> To do
• 1. Write out the part of the government policy text that opens with the words containing "Paid parental leave is" and closes with "leave each year.".
• 2. Continue the government policy text from its last sentence.
Text segment below:
Those who are KiwiSavers for a minimum of three years and wish to buy a home will qualify for a government grant of up to $1000 a year, for a maximum of five years, at the time of purchase of their first home. They will be able to draw down all of their accumulated savings as KiwiSavers except for the initial $1000 start-up contribution which the government will put into each Kiwisaver account.

Student Loans

Over many years, Grey Power members have raised with me the cost of tertiary education.

Labour in government has worked hard to make higher education more affordable – and with considerable success.

The big initiative launched from 1 April this year is that no further interest will be charged on student loans for those who live in New Zealand.

Under Labour, students and graduates will not be burdened with the compounding cost of interest, provided they remain in New Zealand. This will save them thousands of dollars in many cases, and knock years off repayment times.

Working for Families

Grey Power members’ children and grandchildren may also be benefiting from another important April 1 change – the extension of family tax relief through the Working for Families package.

Around 85,000 more families will benefit. This will lead to about 350,000 families in total receiving family tax relief in 2006. As an example of the changes from 1 April:

A family earning $45,000 per year with two young children will now be receiving $138.50 a week in family tax relief. A couple with four children earning $90,000 will be eligible for family tax relief for the first time and be better off by $3,976 a year – or $76.46 a week.

We have made tax relief for families with dependent children our top priority because of the vitally important job they do raising the next generation.

Paid Parental Leave

The importance of families is also recognised with improvements to the paid parental leave scheme taking effect on 1 July.

Paid parental leave enables working parents to have time at home with their new babies.

Paid parental leave is being extended to the self-employed, who have been working an average of 10 hours a week or more during either a six or 12 month period immediately before the birth or adoption of a child.

It is estimated that 2,173 self-employed parents will apply for paid parental leave each year.

Year of the Veteran

Our government is committed to honouring and supporting veterans, to preserving their legacy and to passing on to future generations the lessons they learned.
End of Text segment.
Data provided below:
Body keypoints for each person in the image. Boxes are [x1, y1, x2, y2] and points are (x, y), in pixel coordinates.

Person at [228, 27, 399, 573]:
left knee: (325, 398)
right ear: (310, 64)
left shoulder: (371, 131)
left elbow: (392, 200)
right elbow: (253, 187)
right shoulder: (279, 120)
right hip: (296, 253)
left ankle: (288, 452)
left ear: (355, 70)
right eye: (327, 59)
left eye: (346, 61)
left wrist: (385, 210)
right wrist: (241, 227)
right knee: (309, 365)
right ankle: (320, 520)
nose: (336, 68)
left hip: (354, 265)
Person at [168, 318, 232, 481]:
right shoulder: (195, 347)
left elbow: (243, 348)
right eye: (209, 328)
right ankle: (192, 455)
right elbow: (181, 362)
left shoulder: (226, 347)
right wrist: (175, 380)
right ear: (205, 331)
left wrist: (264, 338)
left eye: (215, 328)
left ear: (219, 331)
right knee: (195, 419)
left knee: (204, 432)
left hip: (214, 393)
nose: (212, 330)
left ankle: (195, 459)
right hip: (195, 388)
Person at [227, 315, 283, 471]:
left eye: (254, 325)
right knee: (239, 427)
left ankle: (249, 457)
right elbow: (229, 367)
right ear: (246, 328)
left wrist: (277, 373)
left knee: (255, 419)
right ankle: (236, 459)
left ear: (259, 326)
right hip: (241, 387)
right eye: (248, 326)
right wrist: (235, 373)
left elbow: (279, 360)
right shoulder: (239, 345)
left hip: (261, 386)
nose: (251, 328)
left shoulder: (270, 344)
End of Data provided.
Data provided below:
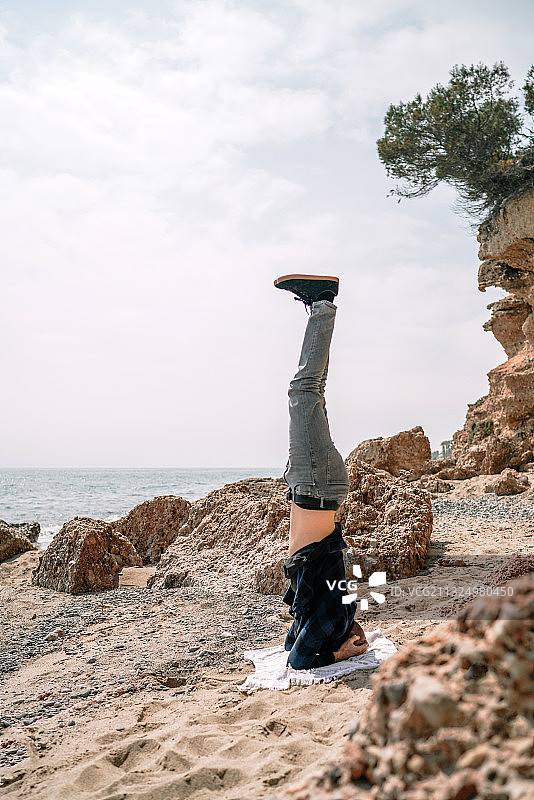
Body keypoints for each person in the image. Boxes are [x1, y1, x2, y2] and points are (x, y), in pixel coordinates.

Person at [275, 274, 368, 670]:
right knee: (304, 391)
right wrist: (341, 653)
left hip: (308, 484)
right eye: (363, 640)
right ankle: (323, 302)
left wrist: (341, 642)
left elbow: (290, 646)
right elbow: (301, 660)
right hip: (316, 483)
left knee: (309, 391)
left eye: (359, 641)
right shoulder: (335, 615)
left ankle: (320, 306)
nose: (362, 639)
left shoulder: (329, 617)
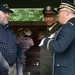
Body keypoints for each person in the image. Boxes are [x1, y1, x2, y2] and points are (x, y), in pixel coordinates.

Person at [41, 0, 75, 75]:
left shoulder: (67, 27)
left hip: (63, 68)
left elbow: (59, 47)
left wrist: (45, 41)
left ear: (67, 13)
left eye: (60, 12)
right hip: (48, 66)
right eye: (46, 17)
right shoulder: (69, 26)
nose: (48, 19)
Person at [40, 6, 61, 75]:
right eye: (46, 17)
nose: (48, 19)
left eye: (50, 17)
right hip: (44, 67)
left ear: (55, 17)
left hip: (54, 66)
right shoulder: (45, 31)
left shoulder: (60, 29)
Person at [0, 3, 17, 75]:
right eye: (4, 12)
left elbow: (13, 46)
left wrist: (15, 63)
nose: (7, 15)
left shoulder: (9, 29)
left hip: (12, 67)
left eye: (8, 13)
End of Data provided.
> Solved tasks
• 1.
Paid parental leave is being extended to the self-employed, who have been working an average of 10 hours a week or more during either a six or 12 month period immediately before the birth or adoption of a child.

It is estimated that 2,173 self-employed parents will apply for paid parental leave each year.

• 2.
That is why 2006 has been designated as ‘The Year of the Veteran.’

The key aim of the Year of the Veteran is to provide opportunities for recognition of veterans in local communities. The Year of the Veteran Community Grants Fund will assist local communities with projects and events.

Every veteran of a recognised war or emergency is eligible for a special ‘Year of the Veteran’ Certificate of Appreciation and Lapel Badge, in recognition of New Zealand’s enduring appreciation and gratitude for their service.

During this Year we wish also to recognise those members of our communities who have gone above and beyond the call of duty in volunteering their time, skills and effort for the benefit and support of our veterans. During 2006, the ‘Year of the Veteran’ Commendations will offer a way of also saying thank you to those volunteers for their hard work and support.

2006 will also mark the ninetieth anniversary of the founding of the Royal New Zealand Returned Services Association, an organisation with a proud history of dedication to the welfare and commemoration of our servicemen and women, past and present.

In this speech I have highlighted policies of particular interest to Grey Power members.

I spelled out our three top government priorities at the beginning, – transforming the economy to make it stronger; supporting families young and old; and building pride in our national identity. I know that Grey Power members have a stake in all those areas.

I believe New Zealand has done well during the last six and a half years under Labour, and we aim to do better still this term on behalf of New Zealanders.

I wish you all the best for the rest of your AGM.